### Source extract
Originally published on Thu August 21, 2014 9:30 am
For decades, John Blake Jr. created a rare role for the violin within the jazz of his eras. A versatile player, he worked memorably with Archie Shepp, Grover Washington Jr., and McCoy Tyner. He released several solo recordings. He taught in conservatories and mentored many outside the classroom.
Blake died Friday, Aug. 15 from complications due to multiple myeloma, according to his family. He was 67.
In 2001, Blake appeared on NPR's Billy Taylor's Jazz At The Kennedy Center, a program which brought in guest artists for an interview and performance with Taylor's trio. The episode can be heard at the audio link above. Here's the description of the show as it originally appeared on NPR.org:
This edition of Billy Taylor's Jazz At The Kennedy Center spotlights violinist John Blake. Blake has worked with saxophonist Grover Washington Jr. and pianist McCoy Tyner, among other jazz greats, led groups under his own name and distinguished himself as a music educator. After opening with an unabashedly swinging reading of Nat Adderley's "Work Song" — which also features Dr. Taylor on piano, bassist Chip Jackson and drummer Winard Harper — Blake, a native Philadelphian, begins discussing the origins of his musical development. He informs Dr. Taylor and the Kennedy Center audience that his first instrument was not the violin but the piano. As with many jazz musicians, his musical foundation came from the European classical tradition.
By the time Blake reached third grade, however, he'd discovered the instrument for which he is best known and became acquainted with the work of renowned violinists such as Isaac Stern. Later in his musical studies, Blake discovered Indian music — an influence which continues to inform his approach to the instrument and which finds its way into a uniquely lyrical reading of "All The Things You Are" with Dr. Taylor and his trio.

### Information provided

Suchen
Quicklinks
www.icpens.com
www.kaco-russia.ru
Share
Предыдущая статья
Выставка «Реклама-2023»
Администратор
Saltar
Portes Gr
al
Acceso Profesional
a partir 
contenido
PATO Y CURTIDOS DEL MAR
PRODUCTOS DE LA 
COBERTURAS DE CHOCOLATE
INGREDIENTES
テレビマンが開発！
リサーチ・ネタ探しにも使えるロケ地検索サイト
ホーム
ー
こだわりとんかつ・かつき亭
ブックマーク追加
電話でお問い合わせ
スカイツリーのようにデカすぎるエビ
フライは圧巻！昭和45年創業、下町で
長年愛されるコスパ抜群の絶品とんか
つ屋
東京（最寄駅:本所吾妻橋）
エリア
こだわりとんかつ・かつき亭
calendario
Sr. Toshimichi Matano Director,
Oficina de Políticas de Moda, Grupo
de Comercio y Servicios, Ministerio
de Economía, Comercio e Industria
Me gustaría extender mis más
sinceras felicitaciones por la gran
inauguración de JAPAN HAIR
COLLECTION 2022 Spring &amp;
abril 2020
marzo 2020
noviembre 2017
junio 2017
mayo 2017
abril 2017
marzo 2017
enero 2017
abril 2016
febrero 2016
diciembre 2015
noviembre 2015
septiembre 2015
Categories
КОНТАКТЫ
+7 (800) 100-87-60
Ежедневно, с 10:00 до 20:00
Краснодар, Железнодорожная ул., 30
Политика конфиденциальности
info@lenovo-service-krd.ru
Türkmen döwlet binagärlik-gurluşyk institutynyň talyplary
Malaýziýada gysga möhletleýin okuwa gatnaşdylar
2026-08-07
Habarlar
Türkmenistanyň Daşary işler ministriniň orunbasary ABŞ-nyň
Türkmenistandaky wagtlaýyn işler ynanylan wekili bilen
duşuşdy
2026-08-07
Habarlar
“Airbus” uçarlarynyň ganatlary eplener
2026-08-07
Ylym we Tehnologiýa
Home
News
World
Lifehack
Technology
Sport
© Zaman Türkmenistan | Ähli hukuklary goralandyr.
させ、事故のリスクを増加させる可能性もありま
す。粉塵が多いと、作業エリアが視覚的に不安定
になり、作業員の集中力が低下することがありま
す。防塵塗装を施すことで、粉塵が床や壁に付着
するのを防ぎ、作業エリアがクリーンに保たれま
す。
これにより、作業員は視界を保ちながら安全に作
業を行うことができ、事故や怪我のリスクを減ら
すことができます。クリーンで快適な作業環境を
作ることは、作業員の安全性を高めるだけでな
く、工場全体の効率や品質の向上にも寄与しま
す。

### What you will do
A. In the text about violinist John Blake Jr., what was Blake's first instrument?
B. Pick up the text about violinist John Blake Jr. right after its last sentence and keep writing it.

### Exercise responses
A. The piano.

B.
Following this well-received performance, Blake and Dr. Taylor discuss the influence of the late saxophonist Grover Washington Jr. and Blake's five-year tenure with pianist McCoy Tyner. The violinist then delights the Kennedy Center audience with a rhythmically fecund solo reading of Tyner's "Passion Dance."
In the course of answering audience questions with Dr. Taylor, Blake is asked the source of his greatest musical inspiration. His mother "playing behind church choirs," he responds, noting that he tries to infuse his playing with the same degree of passion and inspiration. After an appropriately passionate, Latin-tinged interpretation of "Here's That Rainy Day" performed with the trio, Dr. Taylor asks Blake if there is a different technique for teaching jazz rather than classical music. Blake tells Dr. Taylor that a key to introducing students to jazz is getting them to embrace the concepts of improvisation and imagination. Those concepts and more are magnificently displayed in the evening's concluding performance, a robustly swinging rendition of the Dizzy Gillespie classic "A Night In Tunisia."